Insan al-Kamil dan Kemerdekaan

Ansor sumur batu
By -

 

Bung Karno didampingi oleh Bung Hatta , Ketika memproklamasikan kemerdekaan Indonesia.


Setiap kali bulan Agustus tiba, kita kembali diingatkan pada makna kemerdekaan. Para pendiri bangsa telah mengorbankan darah dan air mata demi satu kata " merdeka ". Namun, apakah kemerdekaan itu cukup dimaknai sebatas lepas dari penjajahan fisik? Ataukah ia memiliki makna yang lebih dalam, yang menyentuh batin dan jiwa manusia?


Dalam khazanah Islam, khususnya tasawuf, kita mengenal sebuah konsep yang disebut Insan al-Kamil (manusia paripurna). Istilah ini banyak dikembangkan oleh para sufi besar seperti Ibnu ‘Arabi. Insan al-Kamil adalah sosok manusia yang mampu memantulkan sifat-sifat Ilahi dalam dirinya (adil, penuh kasih sayang, bijaksana, dan menjadi rahmat bagi semesta).


Jika dikaitkan dengan kemerdekaan, maka manusia yang merdeka sejati bukan hanya mereka yang bebas dari penjajahan bangsa lain. Lebih dari itu, kemerdekaan adalah kebebasan batin (bebas dari ketakutan, dari belenggu nafsu, dari kerakusan, serta dari kecenderungan menindas sesama). Seorang Insan al-Kamil justru mencapai puncak kemerdekaan ketika hanya tunduk kepada Allah, dan tidak diperbudak oleh apa pun selain-Nya.


Inilah pula yang diajarkan Nabi Muhammad ﷺ ketika beliau mendeklarasikan kalimah tauhid lā ilāha illallāh. Kalimat sederhana itu sejatinya adalah proklamasi kemerdekaan manusia, bahwa tidak ada yang patut disembah selain Allah, dan karena itu tidak seorang pun berhak memperbudak manusia lainnya. Tauhid memutus rantai perbudakan sosial, politik, dan spiritual, sehingga setiap insan memiliki harga diri yang sama di hadapan Allah. Dengan kalimat itu, Nabi membebaskan manusia dari segala bentuk penjajahan, baik penjajahan batin oleh hawa nafsu maupun penjajahan lahir oleh kekuasaan zalim.

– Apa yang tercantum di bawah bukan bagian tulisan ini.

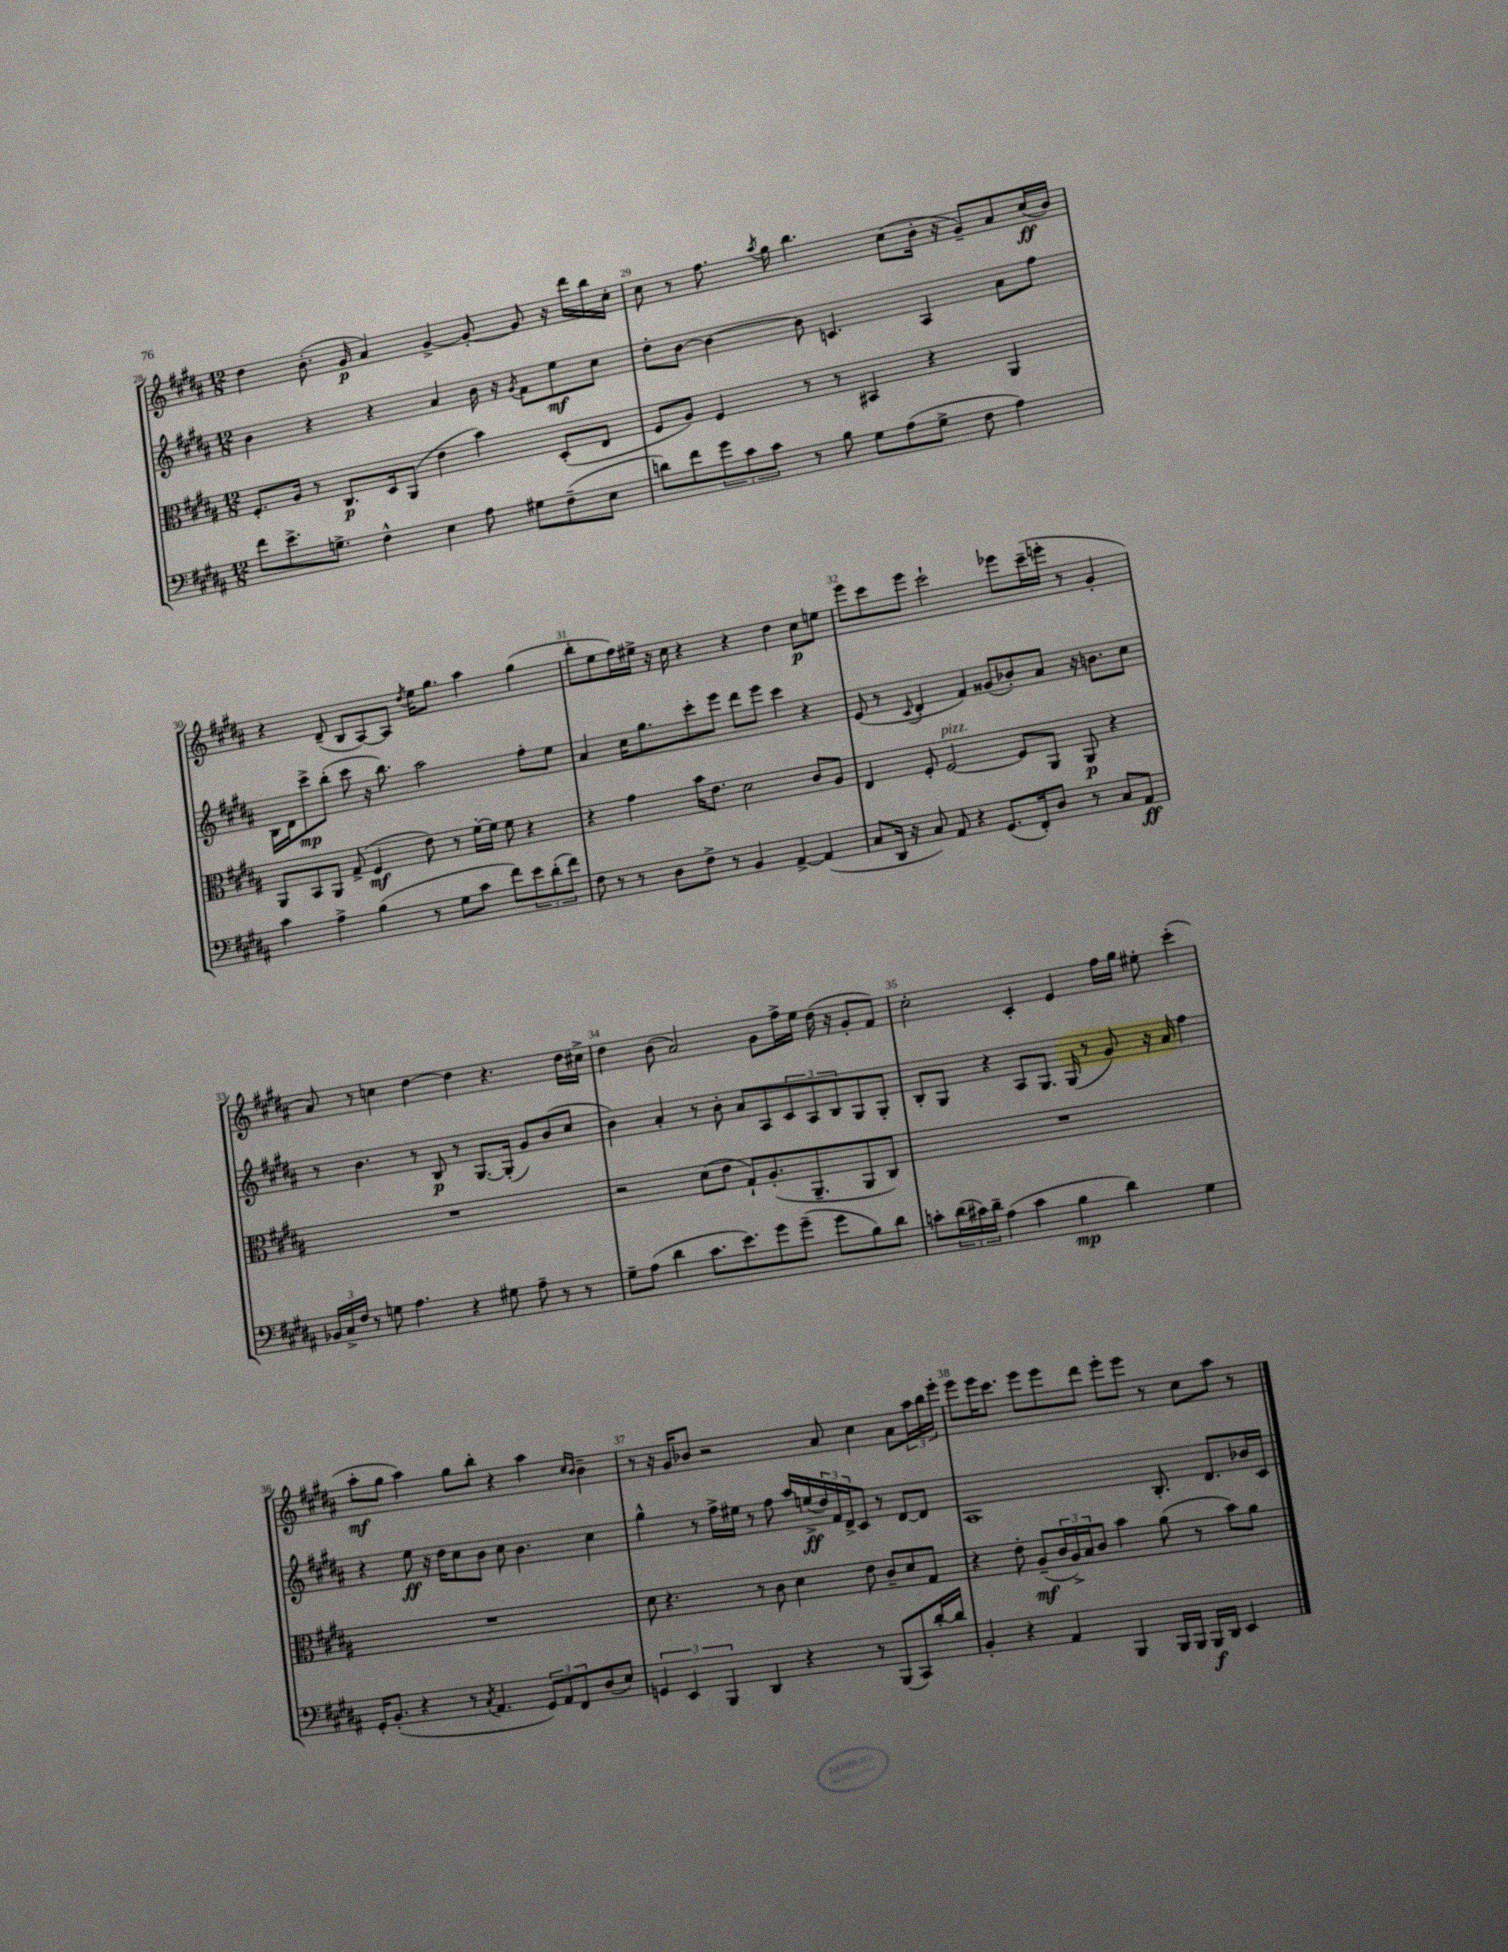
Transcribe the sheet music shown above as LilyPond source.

<<
\new StaffGroup <<
\new Staff = "s0" {
    \clef treble \key b \major \numericTimeSignature \time 12/8
    dis''4 b'8.-.( gis'16\p ais'4) gis'4~-> gis'8~-. gis'8 r16 dis'''16 b''16 cis''16-. |
    cis''8 r8 fis''8. \acciaccatura { ais''8 } gis''16 b''4. cis''8( b'16-. r16 gis'8--) ais'8 cis''16\ff( b'16) |
    r4 dis'8--( b8 ais8~) ais8 \acciaccatura { dis''8 } e''16 gis''8. ais''4 gis''4( |
    b''8-. e''8 fis''16) eis''16-> r16 cis''16 r4 r4 dis''4 cis''8\p e''8 |
    e'''8 cis'''8 e'''8 cis'''2-! ees'''8 cis'''16--( e'''16-. r8 gis'4-. |
    ais'8) r8 c''4 dis''4~ dis''4 r4. dis''16 cis''16-> |
    dis''4 b'8( ais'2) gis'8 fis''16-> e''16 dis''16( r16 gis'8-. fis'8) |
    cis''2-. cis'4-. e'4 fis''16 gis''16 eis''8-. cis'''4-.( |
    ais''8-.\mf gis''8 ais''4) gis''8 b''8-. r4 ais''4 \grace { cis''16 b'16 } b'4-- |
    r8 r16 gis'16 bes'8 r2 ais'8 cis''4 ais'8 \tuplet 3/2 { ais''16 b''16 e'''16-. } |
    e'''8 e'''16 cis'''8. e'''8 e'''8 dis'''8 e'''8-. e'''8 r8 cis''8 ais''8 r8 \bar "|." |
}
\new Staff = "s1" {
    \clef treble \key b \major \numericTimeSignature \time 12/8
    b'4 r4 r4 ais'4 b'16 r16 \acciaccatura { gis'8 } fis'8 e''8\mf cis''8 |
    dis''8-. b'8~ b'4~ b'8 c'4. ais4 ais'8 fis''8 |
    b16 dis'16 cis'''8->\mp b''8-.( cis'''8 r16 b''8.) ais''2 fis''8-. e''8 |
    ais'4 cis''16 gis''8. cis'''8-. e'''8 dis'''8 e'''8 cis'''4 r4 |
    e'8( r8 \appoggiatura { cis'8 } dis'4-. fis'4) gisis'8( bes'8-.) ais'8 r16 b'8. cis''8 |
    r8 b'4. r8 b8\p r8 gis8.~ gis16-.( gis'8) b'8( cis''8 |
    b'4) ais'4-. r8 b'8-. ais'8 ais8 \tuplet 3/2 { cis'8 ais8 b8 } gis8 gis8-. |
    b8-. gis8 r4 ais8 gis8. gis16( r8 gis'8) r16 ais'16 fis''4 |
    r4 e''8\ff r16 dis''16 cis''8 b'8 cis''8 b'4. cis''4 |
    gis''4-^ r8 fis''16-> eis''16 r8 fis''8 ais''16 e''16->\ff( \tuplet 3/2 { dis''16) fis'16 dis'16-> } cis'8 r8 dis'8~ dis'8 |
    ais1 b8.-. dis'8. bes'16 cis'16 \bar "|." |
}
\new Staff = "s2" {
    \clef alto \key b \major \numericTimeSignature \time 12/8
    fis8.-. ais16 r8 cis8.\p dis16 ais,8( e'4 b'4) dis8-.( e8 |
    fis8 ais8) fis4 r8 r8 bis,4 r4 ais,4 |
    ais,8 b,8 ais,8 gis8->( fis4\mf e'8) r8 fis'16~-. fis'16 fis'8 r4 |
    r4 gis'4 b'16 e'8. dis'2 cis'8 ais8 |
    e4 fis8-. fis2~^\markup { \italic "pizz." } fis8 ais,8 ais,8\p r4 |
    R1. |
    r2 dis'8( e'8 gis8-!) ais8.-.( ais,8.-- ais,8 cis8) |
    R1. |
    R1. |
    dis'8 r4. r8 cis'8 dis'4 e'8 cis'8-- dis'8 gis8 |
    r4 e'8-. ais8--\mf( \tuplet 3/2 { cis'16 ais16->) b16 } cis'8 b'4 ais'8( r8 b'8) ais'8 \bar "|." |
}
\new Staff = "s3" {
    \clef bass \key b \major \numericTimeSignature \time 12/8
    fis'8 e'8.-> g8.-> fis4-^ e4 ais8 gis8 fis8--( e8 |
    d'8) fis'8 \tuplet 3/2 { gis'8 cis'8 cis'8 } r8 b8 gis8 ais8( gis8-> fis8 ais4) |
    cis'4 ais4-> b4( r8 gis8 cis'8 fis'8) \tuplet 3/2 { e'8 dis'8-.( fis'8) } |
    fis8 r8 r8 dis8 fis8-> r8 b,4 ais,4~-> ais,4( |
    cis8 dis,16 r16 cis8) ais,8 r4 gis,8.( fis,16-.) dis8 r8 cis8 ais,8\ff |
    \tuplet 3/2 { bes,16 cis16-> fis16 } r8 g8 ais4. r4 gis8 ais8-- r8 r8 |
    gis8-- ais8( dis'4 cis'8. e'8.) gis'8 gis'8--( gis'8 b8) dis'8 |
    c'8-. \tuplet 3/2 { dis'16( cis'16) dis'16-- } ais4( cis'4 b4\mp dis'4) gis4 |
    gis,16-. b,8.-.( r4 r8 \acciaccatura { cis8 } ais,4. \tuplet 3/2 { gis,8) ais,8 fis,8 } dis8( e8) |
    \tuplet 3/2 { g,4 e,4 b,,4 } dis,4 r4 r8 b,,8( cis,8) dis'16~-. dis'16 |
    b,4-. r4 ais,4 b,,4 b,,16 b,,16 b,,16\f dis,16 e,4 \bar "|." |
}
>>
>>
\layout { \context { \Score currentBarNumber = #28 \override BarNumber.break-visibility = ##(#f #t #t) barNumberVisibility = #all-bar-numbers-visible } }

Bangsa yang merdeka akan kuat bila di dalamnya lahir pribadi-pribadi yang mendekati derajat Insan al-Kamil. Sebab, kemerdekaan tanpa fondasi spiritual hanya akan melahirkan kebebasan semu, negara bisa saja merdeka di atas kertas, tetapi warganya masih terjajah oleh korupsi, keserakahan, dan ketidakadilan.


Maka, peringatan kemerdekaan seharusnya tidak hanya menjadi seremoni tahunan. Ia adalah momentum untuk bercermin,  sudahkah kita menjadi manusia merdeka? Sudahkah kita mendekat pada cita-cita insan paripurna yang tidak hanya bebas secara lahiriah, tetapi juga merdeka dalam jiwa, sehingga bisa menghadirkan kebaikan bagi orang banyak?


Kemerdekaan sejati adalah ketika bangsa ini melahirkan manusia-manusia yang tidak lagi diperbudak oleh hawa nafsu dan ego, melainkan mampu mengabdi kepada Tuhan dan menebar manfaat bagi sesama. Itulah jalan menuju Indonesia yang benar-benar maju, berdaulat, dan sejahtera.